### O que fazer:
Dê continuidade ao texto sobre o apoio de jogadores iranianos de futebol aos manifestantes, começando logo após a última frase apresentada.

### Texto para leitura:
+===+

Por sua vez, o jogador de futebol de praia Saeed Piramoon fez um gesto imitando cortar os cabelos, sinalizando seu apoio aos manifestantes, depois de marcar o gol vencedor na final da Copa Intercontinental de Futebol de Praia. A equipe dele não cantou o hino nacional iraniano antes da partida – mesma atitude da seleção no jogo desta segunda.
As autoridades do futebol do Irã prometeram que “pessoas que não seguiram a ética profissional e esportiva serão tratadas de acordo com os regulamentos”, segundo um comunicado publicado pela Federação de Futebol do Irã após o jogo de futebol de praia.
“Tenho arrepios só de falar da coragem que é necessária”, afirmou Mossavat, o ex-jogador que hoje vive no Canadá. “Toda a equipe foi procurada no aeroporto por não ter celebrado”.
Um vídeo publicado na BBC Persian mostrou jornalistas impedidos de falar com o time de futebol de praia quando ele chegou no Aeroporto Imam Khomeini, em Teerã. A CNN não pôde verificar o vídeo.

+===+

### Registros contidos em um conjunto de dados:
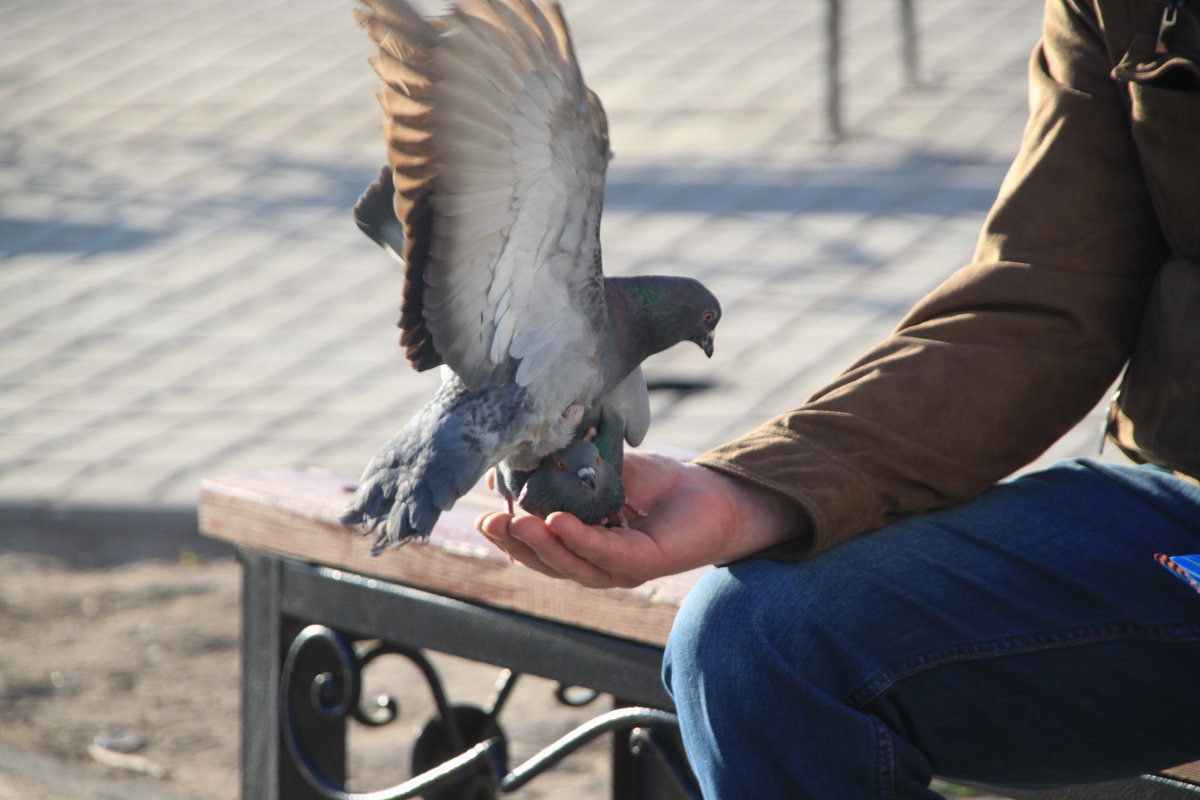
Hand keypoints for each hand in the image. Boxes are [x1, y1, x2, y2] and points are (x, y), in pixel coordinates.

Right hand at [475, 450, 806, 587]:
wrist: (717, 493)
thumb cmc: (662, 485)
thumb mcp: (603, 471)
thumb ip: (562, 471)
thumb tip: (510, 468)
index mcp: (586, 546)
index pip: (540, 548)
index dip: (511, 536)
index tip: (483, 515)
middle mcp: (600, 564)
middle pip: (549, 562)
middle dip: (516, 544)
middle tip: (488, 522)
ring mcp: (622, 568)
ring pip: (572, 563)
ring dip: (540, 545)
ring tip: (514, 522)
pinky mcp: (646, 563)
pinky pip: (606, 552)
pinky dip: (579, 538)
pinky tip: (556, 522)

+===+

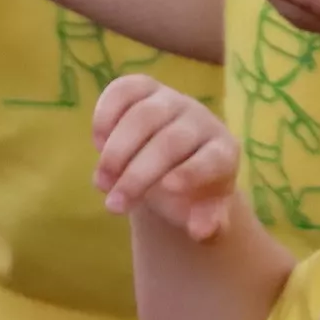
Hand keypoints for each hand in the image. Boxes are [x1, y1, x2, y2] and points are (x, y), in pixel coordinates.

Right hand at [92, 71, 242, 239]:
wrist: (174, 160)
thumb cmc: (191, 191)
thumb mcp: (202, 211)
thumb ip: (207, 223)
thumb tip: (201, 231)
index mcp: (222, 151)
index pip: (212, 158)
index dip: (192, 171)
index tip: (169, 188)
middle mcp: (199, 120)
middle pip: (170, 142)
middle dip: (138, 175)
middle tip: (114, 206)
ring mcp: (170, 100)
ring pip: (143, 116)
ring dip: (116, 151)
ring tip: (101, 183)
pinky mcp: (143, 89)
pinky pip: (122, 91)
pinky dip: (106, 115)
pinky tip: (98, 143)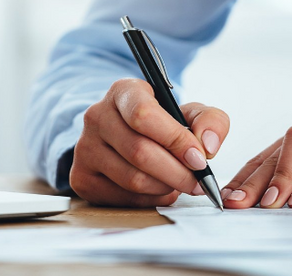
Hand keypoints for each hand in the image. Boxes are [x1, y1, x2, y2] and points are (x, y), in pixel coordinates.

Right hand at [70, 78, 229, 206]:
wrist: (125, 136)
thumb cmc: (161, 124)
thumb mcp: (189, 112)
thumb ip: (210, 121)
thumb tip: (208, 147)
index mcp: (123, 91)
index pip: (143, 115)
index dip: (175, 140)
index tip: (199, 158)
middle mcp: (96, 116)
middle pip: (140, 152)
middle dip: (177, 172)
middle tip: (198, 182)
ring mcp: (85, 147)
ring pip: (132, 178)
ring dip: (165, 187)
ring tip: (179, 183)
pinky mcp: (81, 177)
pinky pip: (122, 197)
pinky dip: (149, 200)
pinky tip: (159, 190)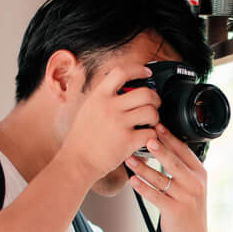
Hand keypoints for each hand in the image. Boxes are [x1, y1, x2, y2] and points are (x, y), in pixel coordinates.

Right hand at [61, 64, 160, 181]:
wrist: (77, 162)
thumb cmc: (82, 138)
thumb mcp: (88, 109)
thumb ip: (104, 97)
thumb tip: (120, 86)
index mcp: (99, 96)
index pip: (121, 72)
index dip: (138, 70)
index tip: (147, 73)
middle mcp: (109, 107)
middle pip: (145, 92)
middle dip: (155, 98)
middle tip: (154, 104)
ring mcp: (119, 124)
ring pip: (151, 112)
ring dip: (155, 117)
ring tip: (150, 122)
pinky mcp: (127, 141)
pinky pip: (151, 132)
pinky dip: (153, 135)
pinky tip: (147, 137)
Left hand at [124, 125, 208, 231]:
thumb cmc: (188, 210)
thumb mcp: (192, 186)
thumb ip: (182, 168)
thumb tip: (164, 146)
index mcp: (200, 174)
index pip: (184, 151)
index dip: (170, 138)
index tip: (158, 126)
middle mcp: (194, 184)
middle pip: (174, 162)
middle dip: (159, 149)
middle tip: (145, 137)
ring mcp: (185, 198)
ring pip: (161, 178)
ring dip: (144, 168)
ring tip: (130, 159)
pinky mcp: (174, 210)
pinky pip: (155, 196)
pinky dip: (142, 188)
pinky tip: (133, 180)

+===+

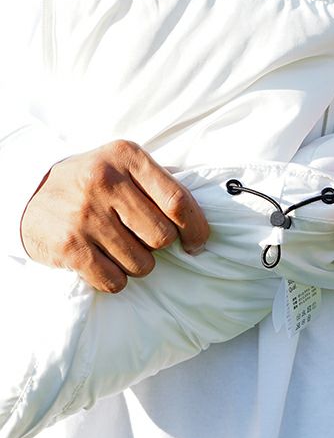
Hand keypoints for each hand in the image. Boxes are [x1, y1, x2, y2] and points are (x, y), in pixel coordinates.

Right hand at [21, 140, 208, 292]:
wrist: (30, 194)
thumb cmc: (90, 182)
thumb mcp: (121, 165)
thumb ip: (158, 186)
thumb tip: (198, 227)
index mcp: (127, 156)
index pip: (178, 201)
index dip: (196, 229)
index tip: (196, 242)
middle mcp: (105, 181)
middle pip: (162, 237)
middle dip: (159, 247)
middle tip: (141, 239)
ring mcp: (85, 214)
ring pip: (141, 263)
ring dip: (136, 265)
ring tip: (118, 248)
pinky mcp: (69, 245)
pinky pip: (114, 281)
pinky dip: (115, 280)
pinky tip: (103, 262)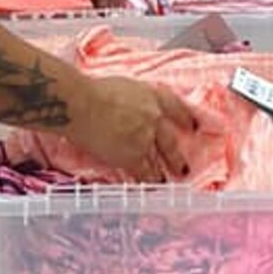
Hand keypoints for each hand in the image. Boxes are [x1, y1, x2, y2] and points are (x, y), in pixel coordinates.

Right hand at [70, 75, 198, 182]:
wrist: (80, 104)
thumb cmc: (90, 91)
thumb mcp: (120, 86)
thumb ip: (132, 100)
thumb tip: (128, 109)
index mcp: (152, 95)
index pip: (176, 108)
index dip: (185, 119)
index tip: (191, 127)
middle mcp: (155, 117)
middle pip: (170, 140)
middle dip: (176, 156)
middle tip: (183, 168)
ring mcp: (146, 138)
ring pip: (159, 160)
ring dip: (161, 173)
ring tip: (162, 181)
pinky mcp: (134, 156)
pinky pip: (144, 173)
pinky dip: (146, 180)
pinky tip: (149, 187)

+===+

### Resposta:
A construção da Copa do Mundo tem sido dominada por discussões em torno dos direitos humanos, que envolvem desde a morte de trabalhadores migrantes e as condições que muitos sofreram no Catar aos os direitos LGBTQIA+ e das mulheres.
Em outubro, o site The Athletic informou que a Inglaterra – primeira adversária do Irã – não tinha planos de “demonstrar publicamente sua solidariedade” aos manifestantes iranianos. Falando à CNN, um porta-voz da Associação Inglesa de Futebol disse: “Estamos cientes dos protestos no Irã e acompanhando a situação. É obviamente preocupante, mas as melhores pessoas para comentar sobre isso são o povo iraniano”.
A CNN também contactou as federações do País de Gales e dos EUA, equipes que também estão no grupo do Irã, mas ainda não recebeu resposta.
Mostrar ao mundo
Na sequência dos protestos e das violações dos direitos humanos que ocorrem no Irã, vários grupos dentro e fora do país pediram à Fifa que a proibisse da Copa do Mundo.
Em outubro, um grupo de atletas iranianos proeminentes pressionou a Fifa por meio de um escritório de advocacia, instando-a a suspender a Federação Iraniana de Futebol (FFIRI) e proibindo-a de participar da Copa do Mundo.
“A brutalidade e a beligerância do Irã em relação ao seu próprio povo chegaram a um ponto crítico, exigindo uma desassociação inequívoca e firme do mundo do futebol e do esporte”, afirmou um press release emitido junto com a carta.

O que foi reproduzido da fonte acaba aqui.